Process improvements#

  1. Something about how to notice whether we’re hitting GKE node limits? *We can add a threshold to certain Grafana charts, indicating the current limit. Not sure how to keep it up-to-date. issue here.

  2. Consider dedicated nodes or cluster for large events we know are going to use Binder a lot (e.g. scipy.mybinder.org). see issue here

  3. Include a “tips and recommendations” step to the official “quota increase” issues. Maybe a short list of 5 items that instructors should consider (like “don’t make lots of changes just before the event”) and we get them to verbally say “yes” to before they are approved. issue here

Documentation improvements#

  1. Something about recommending to others not to make lots of builds of the repo just before an event (or to separate out content/env repos)

  2. Something about spreading out Binder clicks for events so they don’t all happen at once?

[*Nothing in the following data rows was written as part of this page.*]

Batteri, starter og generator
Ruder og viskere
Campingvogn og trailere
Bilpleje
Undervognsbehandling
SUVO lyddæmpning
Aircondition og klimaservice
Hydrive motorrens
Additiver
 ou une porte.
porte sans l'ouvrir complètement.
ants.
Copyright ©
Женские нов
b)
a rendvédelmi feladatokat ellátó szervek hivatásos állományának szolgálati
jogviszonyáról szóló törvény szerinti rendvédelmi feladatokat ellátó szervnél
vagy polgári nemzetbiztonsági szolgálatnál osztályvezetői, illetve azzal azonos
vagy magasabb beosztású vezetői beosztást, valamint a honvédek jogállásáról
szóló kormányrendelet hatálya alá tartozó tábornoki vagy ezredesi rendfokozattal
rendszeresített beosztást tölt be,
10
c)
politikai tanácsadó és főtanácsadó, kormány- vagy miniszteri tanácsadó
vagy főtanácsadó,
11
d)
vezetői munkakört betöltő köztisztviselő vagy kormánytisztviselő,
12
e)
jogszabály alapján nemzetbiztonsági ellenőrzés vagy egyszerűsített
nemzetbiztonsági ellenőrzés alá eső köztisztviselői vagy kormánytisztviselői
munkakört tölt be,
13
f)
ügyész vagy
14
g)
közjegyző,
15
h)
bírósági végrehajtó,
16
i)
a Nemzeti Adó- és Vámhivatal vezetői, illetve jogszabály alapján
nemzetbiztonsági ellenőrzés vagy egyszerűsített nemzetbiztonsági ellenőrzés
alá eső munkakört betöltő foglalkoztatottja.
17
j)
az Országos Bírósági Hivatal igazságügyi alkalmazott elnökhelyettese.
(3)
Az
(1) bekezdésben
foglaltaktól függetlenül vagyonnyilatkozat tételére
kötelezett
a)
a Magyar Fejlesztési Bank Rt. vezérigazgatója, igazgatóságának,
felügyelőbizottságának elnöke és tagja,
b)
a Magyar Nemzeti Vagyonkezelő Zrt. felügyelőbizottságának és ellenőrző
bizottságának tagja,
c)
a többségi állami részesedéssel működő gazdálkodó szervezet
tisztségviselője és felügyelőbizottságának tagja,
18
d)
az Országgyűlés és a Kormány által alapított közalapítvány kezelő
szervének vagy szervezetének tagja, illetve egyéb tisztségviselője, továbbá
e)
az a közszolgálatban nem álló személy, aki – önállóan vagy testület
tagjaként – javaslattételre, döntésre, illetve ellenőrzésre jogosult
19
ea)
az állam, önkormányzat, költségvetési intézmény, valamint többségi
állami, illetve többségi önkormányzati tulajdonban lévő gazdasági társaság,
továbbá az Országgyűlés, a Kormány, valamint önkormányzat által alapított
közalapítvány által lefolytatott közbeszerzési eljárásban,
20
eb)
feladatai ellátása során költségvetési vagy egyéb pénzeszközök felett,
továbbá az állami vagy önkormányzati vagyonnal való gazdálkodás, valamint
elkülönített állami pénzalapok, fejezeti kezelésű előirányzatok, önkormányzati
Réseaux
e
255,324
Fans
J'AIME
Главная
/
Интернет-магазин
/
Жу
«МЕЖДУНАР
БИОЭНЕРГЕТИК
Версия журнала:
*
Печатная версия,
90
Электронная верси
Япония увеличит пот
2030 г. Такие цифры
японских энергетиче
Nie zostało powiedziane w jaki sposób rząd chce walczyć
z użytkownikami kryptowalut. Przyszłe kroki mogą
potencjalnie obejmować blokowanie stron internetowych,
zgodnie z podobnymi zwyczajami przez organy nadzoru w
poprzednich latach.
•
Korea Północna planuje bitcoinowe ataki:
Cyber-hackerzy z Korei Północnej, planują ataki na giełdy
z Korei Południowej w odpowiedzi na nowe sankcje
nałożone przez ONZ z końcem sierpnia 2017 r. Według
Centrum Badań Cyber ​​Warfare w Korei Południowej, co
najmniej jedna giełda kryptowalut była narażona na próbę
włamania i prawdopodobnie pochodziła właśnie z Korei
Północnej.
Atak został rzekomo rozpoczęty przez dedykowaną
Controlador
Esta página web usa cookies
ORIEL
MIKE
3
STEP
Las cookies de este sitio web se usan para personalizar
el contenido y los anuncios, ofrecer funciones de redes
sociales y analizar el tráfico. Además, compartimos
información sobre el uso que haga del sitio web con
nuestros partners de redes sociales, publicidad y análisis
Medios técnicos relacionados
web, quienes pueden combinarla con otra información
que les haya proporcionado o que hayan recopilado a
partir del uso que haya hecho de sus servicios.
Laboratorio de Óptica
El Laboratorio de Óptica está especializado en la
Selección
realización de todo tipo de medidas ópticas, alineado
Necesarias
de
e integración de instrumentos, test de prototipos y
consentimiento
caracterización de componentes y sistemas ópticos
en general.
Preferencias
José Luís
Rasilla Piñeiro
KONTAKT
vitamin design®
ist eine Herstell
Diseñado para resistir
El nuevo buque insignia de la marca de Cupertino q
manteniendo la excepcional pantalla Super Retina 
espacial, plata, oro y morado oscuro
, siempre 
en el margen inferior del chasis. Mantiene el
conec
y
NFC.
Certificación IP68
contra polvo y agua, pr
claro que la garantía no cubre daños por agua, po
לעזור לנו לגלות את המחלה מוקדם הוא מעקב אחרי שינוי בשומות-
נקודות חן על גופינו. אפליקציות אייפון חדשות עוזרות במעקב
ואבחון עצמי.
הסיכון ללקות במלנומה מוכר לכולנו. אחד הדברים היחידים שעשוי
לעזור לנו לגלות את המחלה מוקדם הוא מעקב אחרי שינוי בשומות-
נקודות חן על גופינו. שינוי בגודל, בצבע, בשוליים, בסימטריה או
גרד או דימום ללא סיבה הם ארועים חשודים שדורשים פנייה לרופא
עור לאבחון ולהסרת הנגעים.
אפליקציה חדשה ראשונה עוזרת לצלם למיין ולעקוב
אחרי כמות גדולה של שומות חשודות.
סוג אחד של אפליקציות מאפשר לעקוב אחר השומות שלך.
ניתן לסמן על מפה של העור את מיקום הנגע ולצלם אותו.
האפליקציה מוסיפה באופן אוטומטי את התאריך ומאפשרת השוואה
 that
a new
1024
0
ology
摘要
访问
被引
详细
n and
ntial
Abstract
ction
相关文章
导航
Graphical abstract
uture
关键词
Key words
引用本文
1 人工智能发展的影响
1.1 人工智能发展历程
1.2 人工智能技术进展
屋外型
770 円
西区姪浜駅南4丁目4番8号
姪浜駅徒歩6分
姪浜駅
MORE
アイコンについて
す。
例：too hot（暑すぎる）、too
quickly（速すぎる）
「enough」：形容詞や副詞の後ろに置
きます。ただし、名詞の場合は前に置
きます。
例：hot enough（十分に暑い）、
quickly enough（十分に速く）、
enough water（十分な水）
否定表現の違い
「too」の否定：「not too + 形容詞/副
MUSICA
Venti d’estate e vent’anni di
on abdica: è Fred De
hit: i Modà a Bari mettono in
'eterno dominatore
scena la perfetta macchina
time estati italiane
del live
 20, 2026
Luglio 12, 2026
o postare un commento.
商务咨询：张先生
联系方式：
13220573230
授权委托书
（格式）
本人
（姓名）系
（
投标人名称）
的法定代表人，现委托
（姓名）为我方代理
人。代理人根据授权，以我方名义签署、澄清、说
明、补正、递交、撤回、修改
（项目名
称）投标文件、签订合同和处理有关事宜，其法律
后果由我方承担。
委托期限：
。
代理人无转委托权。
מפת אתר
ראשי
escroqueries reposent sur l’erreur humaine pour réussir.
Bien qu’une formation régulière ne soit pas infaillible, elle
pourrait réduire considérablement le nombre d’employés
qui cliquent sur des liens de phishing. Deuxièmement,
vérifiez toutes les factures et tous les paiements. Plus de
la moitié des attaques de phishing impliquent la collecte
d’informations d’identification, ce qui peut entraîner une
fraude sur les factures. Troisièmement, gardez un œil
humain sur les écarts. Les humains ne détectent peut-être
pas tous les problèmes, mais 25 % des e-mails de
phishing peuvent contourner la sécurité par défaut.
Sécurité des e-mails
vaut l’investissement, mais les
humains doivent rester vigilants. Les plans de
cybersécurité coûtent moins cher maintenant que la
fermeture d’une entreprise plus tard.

Add these to the documentation and then add a link to these docs to the github quota increase see here for an issue issue.

Code and Configuration changes#

  1. increase the number of placeholder pods on GKE while we expect larger than usual spikes from SciPy tutorials: PR.

  2. decrease launch timeout to 5 minutes. 10 minutes to launch is probably too long to start retrying. This chart (lots of lines!) shows brief periods of ‘retried’ launches, almost all of which are at 10 minutes, indicating that timeout is the majority cause:

    launch-time-chart

    If we limit to only the 99th percentile of successful launches, we see that launches almost never take longer than 5 minutes and then succeed:

    If we decrease the launch timeout to 5 minutes, this will likely increase our failure rate, according to metrics, but should clear out the queue of what are likely already failed launches according to users. The result should be a better experience. issue.

  3. We should investigate resource allocations to builds, and possible limit concurrent builds per repo to a very small number (killing old builds is probably a better user experience than blocking new ones), as the failure corresponds to a spike in builds but not a spike in launches. issue for information gathering here.

  4. Use in-progress metrics (binderhub_inprogress_launches|builds) for instant feedback about current launch/build requests. Our launch_time_seconds metrics are only recorded when the launch either succeeds or fails, resulting in an inaccurately smooth and delayed metrics report. For example: 120 requests in 1 second that complete one at a time over a minute will look like a smooth 2 requests/second in the current metrics. done in grafana.

  5. Implement a quota on prod so that pending pods beyond capacity fail informatively, rather than queuing, continuing to add to the load?